[[ DATA SECTION open ]]

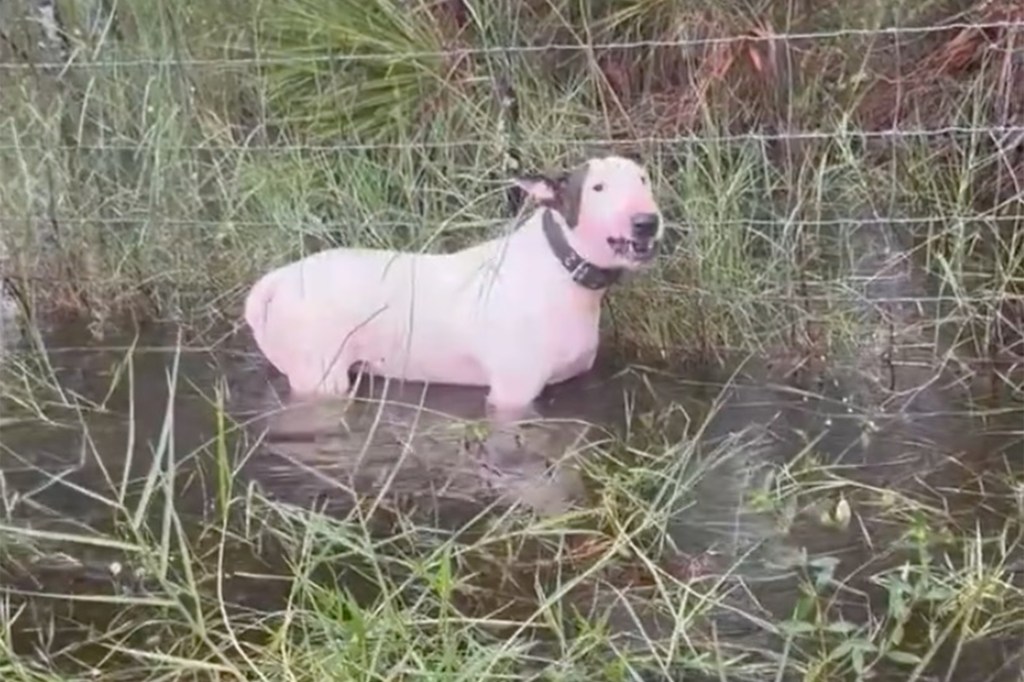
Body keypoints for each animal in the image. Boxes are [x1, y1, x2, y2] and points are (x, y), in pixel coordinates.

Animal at [244, 153, 667, 419]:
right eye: (597, 188)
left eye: (643, 179)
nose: (647, 222)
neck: (559, 268)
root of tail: (276, 280)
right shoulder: (512, 394)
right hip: (319, 376)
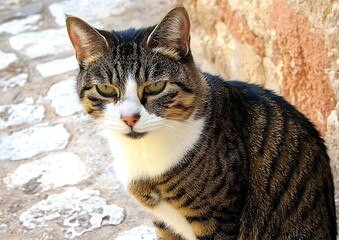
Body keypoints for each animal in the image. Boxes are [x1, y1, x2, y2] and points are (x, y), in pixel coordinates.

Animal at [65, 4, 338, 240]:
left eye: (156, 86)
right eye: (105, 89)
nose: (129, 117)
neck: (143, 154)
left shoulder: (218, 217)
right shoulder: (164, 223)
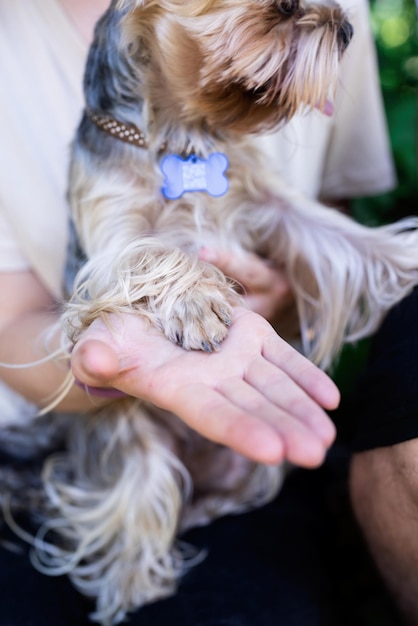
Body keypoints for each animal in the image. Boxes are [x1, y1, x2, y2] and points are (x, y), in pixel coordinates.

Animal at [28, 1, 418, 624]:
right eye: (282, 9)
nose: (349, 29)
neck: (182, 133)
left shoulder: (269, 205)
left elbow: (341, 237)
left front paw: (407, 257)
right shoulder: (109, 239)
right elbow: (154, 252)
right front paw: (197, 304)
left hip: (258, 471)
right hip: (121, 434)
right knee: (136, 483)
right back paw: (133, 578)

[[ DATA SECTION closed ]]

_TASK BRIEF_
Please return only the lines from the one holding "left eye: (156, 86)" through the end of the data, both ends included; do not copy any pictures.

_TASK OUTPUT_
left eye: (156, 86)
right eye: (105, 89)
nose: (129, 117)
neck: (143, 154)
left shoulder: (218, 217)
right shoulder: (164, 223)
Body keypoints for each animal in the image. Boxes are [x1, y1, x2, y2] and points are (x, y), in pixel coordinates.

Animal at [28, 1, 418, 624]:
right eye: (282, 9)
nose: (349, 29)
neck: (182, 133)
left shoulder: (269, 205)
left elbow: (341, 237)
left front paw: (407, 257)
right shoulder: (109, 239)
right elbow: (154, 252)
right front paw: (197, 304)
left hip: (258, 471)
right hip: (121, 434)
right knee: (136, 483)
right back paw: (133, 578)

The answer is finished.